Search code examples
postgresqlbusiness-logicdata-layersapplication-layer

Using Postgres' external procedural languages over application code


I am trying to figure out the advantages and disadvantages of using non-plpgsql procedural languages (PL/Python, PL/Perl, PL/v8, etc.) to implement data manipulation logic on the database level instead of going up to model level/ORM of the application framework that interacts with the database (Rails, Entity Framework, Django, etc.) and implementing it there.

To give a concrete example, say, I have a table that contains Mustache templates, and I want to have them "rendered" somehow. Table definition:

create table templates (
  id serial primary key,
  content text not null,
  data jsonb not null
);

Usually I would go the model code and add and extra method to render the template. Example in Rails:

class Template < ApplicationRecord
  def rendered
    Mustache.render(content, data)
  end
end

However, I could also write a PL/Python function that would do just that but on the database level:

create or replace function fn_mustache(template text, data jsonb)
returns text 
language plpython3u
as $$
  import chevron
  import json
  return chevron.render(template, json.loads(data))
$$;

create view v_templates as 
  select id, content, data, fn_mustache(content, data) as rendered
    from templates;

This yields virtually the same result functionality-wise. This example is very basic, yet the idea is to use PL/Python (or others) to manipulate the data in a more advanced manner than PL/pgsql can allow for. That is, PL/pgsql does not have the same amount of libraries that any generic programming language provides today (in the example am relying on implementations of Mustache templating system which would not be practical to implement in PL/pgsql in this case). I obviously would not use PL/Python for any sort of networking or other OS-level features, but for operations exclusively on data this seems like a decent approach (change my mind).

Points that I can observe so far:

  • PL/Python is an "untrusted" language which I guess makes it by definition more dangerous to write a function in since you have access to syscalls; at least it feels like the cost of messing up a PL/Python function is higher than that of the mistake on the application layer, since the former is executed in the context of the database
  • Database approach is more extensible since I am working on the level that is the closest to the data, i.e. I am not scattering the presentation logic across multiple "tiers" (ORM and DB in this case). This means that if I need some other external service interested in interacting with the data, I can plug it directly into the database, bypassing the application layer.
  • Implementing this on model level just seems much simpler in execution
  • Supporting the application code variant seems easier as well since there are less concepts to keep in mind

What are the other advantages and disadvantages of these two approaches? (e.g. performance, maintainability)


Solution

  • You are wondering whether to have application logic inside the database or not. This is to a great extent a matter of taste. In the days of yore, the approach to implement application logic in database functions was more popular, but today it is usually frowned upon.

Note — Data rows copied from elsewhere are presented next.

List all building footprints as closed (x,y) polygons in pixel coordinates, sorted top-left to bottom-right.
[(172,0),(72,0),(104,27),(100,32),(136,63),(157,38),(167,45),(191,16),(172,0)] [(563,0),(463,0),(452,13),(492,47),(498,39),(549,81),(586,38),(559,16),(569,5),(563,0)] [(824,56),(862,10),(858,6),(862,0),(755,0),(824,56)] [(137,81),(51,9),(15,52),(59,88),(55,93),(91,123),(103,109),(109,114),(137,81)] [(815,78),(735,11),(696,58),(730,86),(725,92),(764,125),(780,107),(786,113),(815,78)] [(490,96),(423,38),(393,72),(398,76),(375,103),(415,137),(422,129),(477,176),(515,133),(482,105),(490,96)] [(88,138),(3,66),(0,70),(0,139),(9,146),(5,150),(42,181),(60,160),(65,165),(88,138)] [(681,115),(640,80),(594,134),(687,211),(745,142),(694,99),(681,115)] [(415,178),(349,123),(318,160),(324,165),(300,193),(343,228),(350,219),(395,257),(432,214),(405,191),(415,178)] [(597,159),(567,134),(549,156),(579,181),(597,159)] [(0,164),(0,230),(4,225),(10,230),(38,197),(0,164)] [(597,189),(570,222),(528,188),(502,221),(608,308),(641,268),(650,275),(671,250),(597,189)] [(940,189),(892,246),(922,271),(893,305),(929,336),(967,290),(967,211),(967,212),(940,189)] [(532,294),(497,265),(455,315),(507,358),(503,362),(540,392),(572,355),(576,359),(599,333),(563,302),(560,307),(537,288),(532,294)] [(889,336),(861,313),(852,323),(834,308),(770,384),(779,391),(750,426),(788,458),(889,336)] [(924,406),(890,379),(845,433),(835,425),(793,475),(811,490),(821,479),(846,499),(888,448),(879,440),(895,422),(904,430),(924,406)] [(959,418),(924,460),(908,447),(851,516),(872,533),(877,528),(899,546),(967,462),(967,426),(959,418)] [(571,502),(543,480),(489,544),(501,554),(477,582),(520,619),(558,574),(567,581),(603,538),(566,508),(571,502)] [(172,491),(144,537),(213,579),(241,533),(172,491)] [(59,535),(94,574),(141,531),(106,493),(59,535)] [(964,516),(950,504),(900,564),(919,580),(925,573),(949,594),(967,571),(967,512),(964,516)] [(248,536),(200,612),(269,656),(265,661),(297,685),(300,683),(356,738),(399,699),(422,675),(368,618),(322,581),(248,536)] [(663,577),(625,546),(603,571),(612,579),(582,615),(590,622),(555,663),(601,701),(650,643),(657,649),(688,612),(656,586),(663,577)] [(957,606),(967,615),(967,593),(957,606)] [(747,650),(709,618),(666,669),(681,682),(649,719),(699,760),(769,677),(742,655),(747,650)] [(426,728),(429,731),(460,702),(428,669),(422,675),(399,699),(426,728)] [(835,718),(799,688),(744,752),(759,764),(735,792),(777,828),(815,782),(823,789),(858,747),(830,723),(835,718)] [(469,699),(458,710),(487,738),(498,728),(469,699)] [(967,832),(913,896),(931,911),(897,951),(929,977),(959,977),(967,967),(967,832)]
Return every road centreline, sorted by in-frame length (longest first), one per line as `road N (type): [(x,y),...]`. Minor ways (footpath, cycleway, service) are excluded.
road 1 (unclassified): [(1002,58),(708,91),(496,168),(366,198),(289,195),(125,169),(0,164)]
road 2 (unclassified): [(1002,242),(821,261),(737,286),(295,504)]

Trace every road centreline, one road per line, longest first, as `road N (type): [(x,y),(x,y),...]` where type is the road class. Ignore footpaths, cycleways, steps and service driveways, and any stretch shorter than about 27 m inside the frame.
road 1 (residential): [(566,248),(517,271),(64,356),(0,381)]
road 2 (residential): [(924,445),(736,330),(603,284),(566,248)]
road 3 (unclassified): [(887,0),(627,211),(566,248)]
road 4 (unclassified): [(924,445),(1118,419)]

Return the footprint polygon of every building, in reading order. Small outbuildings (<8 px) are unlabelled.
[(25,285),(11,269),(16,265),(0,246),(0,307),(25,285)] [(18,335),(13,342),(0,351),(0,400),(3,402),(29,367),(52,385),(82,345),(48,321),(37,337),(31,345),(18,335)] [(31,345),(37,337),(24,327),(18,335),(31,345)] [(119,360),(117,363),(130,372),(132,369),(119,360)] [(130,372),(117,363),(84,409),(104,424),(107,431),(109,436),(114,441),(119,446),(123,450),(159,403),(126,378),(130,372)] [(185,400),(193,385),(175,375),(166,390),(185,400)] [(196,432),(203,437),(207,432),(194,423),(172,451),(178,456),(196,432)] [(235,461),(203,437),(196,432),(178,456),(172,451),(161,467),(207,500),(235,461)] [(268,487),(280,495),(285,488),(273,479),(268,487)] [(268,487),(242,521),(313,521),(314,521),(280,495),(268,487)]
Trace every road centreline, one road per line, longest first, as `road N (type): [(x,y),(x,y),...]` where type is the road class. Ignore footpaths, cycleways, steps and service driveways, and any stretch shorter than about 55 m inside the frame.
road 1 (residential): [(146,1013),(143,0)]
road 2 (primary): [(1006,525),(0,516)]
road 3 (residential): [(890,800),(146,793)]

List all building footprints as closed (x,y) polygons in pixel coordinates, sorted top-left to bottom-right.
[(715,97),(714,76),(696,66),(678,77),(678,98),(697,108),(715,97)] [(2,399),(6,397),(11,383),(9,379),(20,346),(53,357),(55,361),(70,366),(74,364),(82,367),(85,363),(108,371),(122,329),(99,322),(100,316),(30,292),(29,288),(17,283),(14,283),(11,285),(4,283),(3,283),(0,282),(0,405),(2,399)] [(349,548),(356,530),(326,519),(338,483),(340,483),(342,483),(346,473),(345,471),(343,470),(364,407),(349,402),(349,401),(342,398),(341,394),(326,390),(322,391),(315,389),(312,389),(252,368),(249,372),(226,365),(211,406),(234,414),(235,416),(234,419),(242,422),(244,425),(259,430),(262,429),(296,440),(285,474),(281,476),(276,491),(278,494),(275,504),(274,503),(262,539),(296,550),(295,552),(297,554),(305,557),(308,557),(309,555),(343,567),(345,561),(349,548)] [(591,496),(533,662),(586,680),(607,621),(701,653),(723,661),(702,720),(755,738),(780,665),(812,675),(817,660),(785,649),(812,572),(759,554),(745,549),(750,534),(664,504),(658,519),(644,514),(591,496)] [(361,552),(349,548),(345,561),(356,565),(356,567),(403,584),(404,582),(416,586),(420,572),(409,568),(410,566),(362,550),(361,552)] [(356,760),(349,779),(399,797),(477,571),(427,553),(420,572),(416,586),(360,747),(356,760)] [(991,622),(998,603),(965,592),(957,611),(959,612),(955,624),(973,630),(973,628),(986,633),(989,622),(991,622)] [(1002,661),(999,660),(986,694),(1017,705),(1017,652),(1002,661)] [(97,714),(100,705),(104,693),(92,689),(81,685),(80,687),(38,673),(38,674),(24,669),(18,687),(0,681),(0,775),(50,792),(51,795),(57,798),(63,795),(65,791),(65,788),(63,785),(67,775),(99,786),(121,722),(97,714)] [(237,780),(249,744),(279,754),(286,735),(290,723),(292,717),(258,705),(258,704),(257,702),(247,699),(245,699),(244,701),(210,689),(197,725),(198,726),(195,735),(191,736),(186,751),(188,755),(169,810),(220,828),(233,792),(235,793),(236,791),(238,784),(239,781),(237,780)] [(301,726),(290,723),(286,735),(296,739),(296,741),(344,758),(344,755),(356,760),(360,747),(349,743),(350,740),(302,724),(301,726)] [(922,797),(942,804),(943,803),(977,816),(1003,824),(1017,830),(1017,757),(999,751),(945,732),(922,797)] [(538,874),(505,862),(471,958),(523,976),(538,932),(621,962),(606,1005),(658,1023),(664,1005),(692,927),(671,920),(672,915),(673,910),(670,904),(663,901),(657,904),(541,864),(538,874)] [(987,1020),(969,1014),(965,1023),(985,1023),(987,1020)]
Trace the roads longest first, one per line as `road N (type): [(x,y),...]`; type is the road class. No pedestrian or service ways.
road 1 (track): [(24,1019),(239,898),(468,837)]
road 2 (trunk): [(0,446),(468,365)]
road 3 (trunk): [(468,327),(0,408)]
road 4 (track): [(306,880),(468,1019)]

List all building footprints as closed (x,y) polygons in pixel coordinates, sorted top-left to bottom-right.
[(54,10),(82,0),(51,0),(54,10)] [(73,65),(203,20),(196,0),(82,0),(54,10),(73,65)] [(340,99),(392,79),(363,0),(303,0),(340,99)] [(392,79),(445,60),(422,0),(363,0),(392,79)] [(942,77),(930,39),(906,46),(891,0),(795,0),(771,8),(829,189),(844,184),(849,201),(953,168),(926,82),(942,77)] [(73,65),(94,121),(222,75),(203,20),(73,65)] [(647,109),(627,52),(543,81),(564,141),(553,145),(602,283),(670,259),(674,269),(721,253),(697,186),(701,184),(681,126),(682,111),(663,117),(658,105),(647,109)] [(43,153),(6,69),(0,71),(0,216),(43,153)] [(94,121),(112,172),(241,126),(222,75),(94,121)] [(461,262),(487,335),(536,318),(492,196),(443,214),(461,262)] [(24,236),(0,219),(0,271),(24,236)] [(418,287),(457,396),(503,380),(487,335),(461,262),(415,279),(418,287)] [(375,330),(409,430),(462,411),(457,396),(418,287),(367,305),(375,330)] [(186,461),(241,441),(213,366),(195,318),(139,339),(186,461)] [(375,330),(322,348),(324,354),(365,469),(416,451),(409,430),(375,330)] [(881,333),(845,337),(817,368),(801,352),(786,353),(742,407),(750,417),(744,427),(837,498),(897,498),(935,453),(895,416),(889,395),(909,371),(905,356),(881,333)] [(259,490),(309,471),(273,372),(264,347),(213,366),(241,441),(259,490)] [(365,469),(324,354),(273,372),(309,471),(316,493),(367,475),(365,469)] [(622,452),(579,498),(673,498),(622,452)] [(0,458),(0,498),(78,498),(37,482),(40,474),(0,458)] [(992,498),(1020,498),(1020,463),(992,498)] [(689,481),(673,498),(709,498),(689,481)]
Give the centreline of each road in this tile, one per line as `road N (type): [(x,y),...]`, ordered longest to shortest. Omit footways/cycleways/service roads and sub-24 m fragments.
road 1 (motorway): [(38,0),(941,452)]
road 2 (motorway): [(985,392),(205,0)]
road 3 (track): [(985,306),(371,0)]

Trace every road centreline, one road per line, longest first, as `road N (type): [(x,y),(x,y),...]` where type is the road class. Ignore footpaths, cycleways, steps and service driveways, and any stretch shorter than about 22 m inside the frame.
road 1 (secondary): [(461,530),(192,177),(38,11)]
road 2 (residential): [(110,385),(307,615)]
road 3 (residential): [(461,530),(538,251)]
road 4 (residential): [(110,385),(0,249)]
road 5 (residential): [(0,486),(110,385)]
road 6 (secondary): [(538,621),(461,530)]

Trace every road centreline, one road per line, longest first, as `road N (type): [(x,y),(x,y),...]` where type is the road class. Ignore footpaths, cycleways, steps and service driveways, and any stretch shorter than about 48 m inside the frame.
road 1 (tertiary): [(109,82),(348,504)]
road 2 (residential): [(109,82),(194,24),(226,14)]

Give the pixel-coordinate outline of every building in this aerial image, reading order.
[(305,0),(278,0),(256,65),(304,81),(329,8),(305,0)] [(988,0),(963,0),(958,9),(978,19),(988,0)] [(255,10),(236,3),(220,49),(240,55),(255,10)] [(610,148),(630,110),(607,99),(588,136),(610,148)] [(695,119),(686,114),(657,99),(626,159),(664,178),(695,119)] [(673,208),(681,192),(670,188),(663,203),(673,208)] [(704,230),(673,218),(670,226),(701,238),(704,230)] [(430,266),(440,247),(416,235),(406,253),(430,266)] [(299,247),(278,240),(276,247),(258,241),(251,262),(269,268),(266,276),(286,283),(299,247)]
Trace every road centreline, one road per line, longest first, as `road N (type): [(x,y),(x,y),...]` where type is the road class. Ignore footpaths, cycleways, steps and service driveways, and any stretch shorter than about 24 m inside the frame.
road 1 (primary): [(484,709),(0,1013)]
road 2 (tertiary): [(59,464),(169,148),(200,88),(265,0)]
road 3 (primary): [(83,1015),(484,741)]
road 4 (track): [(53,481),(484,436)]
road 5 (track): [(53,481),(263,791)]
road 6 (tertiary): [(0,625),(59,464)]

    Extreme positions in this debate are

    • The application is implemented in the database to the extent that the database functions produce the HTML code that is sent to the client.

    • The database is just a dumb collection of tables with no triggers or constraints beyond a primary key, and the application tries to maintain data integrity.

    The best solution is typically somewhere in the middle, but where is largely a matter of taste. You see that this is a typical opinion-based question. However, let me supply some arguments that help you make a decision.

    Points speaking against application logic in the database:

    • It makes it more difficult to port to another database.

    • It is more complicated to develop and debug database functions than client code. For example, you won't have as advanced debugging tools.

    • That database machine has to perform not only the normal database workload, but also the application code workload. But databases are harder to scale than application servers (you can't just spin up a second database to handle part of the workload).

    • PostgreSQL-specific: all database functions run inside a single database transaction, so you cannot implement functionality that requires more complicated transaction management.

    Points speaking for application logic in the database:

    • It becomes easier to port to another application server or client programming language.

    • Less data has to be transferred between client and server, which can make processing more efficient.

    • The software stack becomes shorter and the overall software architecture simpler.

    My personal opinion is that anything that has to do with basic data integrity should be implemented in the database:

    • Have foreign keys and check constraints in the database. The application will of course also respect these rules (no point in triggering a database error), but it is good for data integrity to have a safety net.

    • If you have to keep redundant information in the database, use triggers to make sure that all copies of a datum are kept synchronized. This implicitly makes use of transactional atomicity.

    • Anything that is more complicated is best done in the application. Be wary of database functions that are very long or complicated. Exceptions can be made for performance reasons: perhaps some complicated report could not easily be written in pure SQL, and shipping all the raw data to the client is prohibitively expensive.